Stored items
★ ★ ★ ★

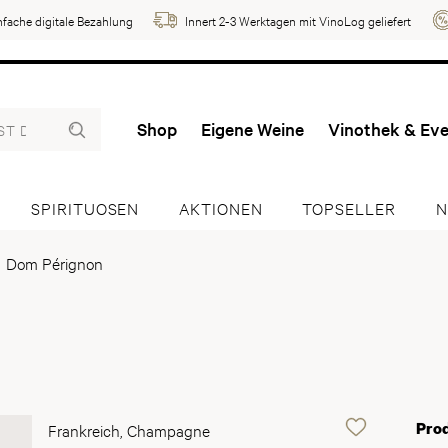
nfache digitale Bezahlung
Innert 2-3 Werktagen mit VinoLog geliefert
Shop
Eigene Weine
Vinothek & Ev
SPIRITUOSEN
AKTIONEN
TOPSELLER
N
Dom Pérignon
Pro
Frankreich, Champagne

★ ★ ★ ★

» WORK REQUIRED
Output every line of text in the material as a JSON list of strings, one string per line, omitting blank lines and the pictures.

» ANSWER TO THE EXERCISE
[
  "nfache digitale Bezahlung",
  "Innert 2-3 Werktagen mit VinoLog geliefert",
  "Shop",
  "Eigene Weine",
  "Vinothek & Ev",
  "SPIRITUOSEN",
  "AKTIONEN",
  "TOPSELLER",
  "N",
  "Dom Pérignon",
  "Pro",
  "Frankreich, Champagne"
]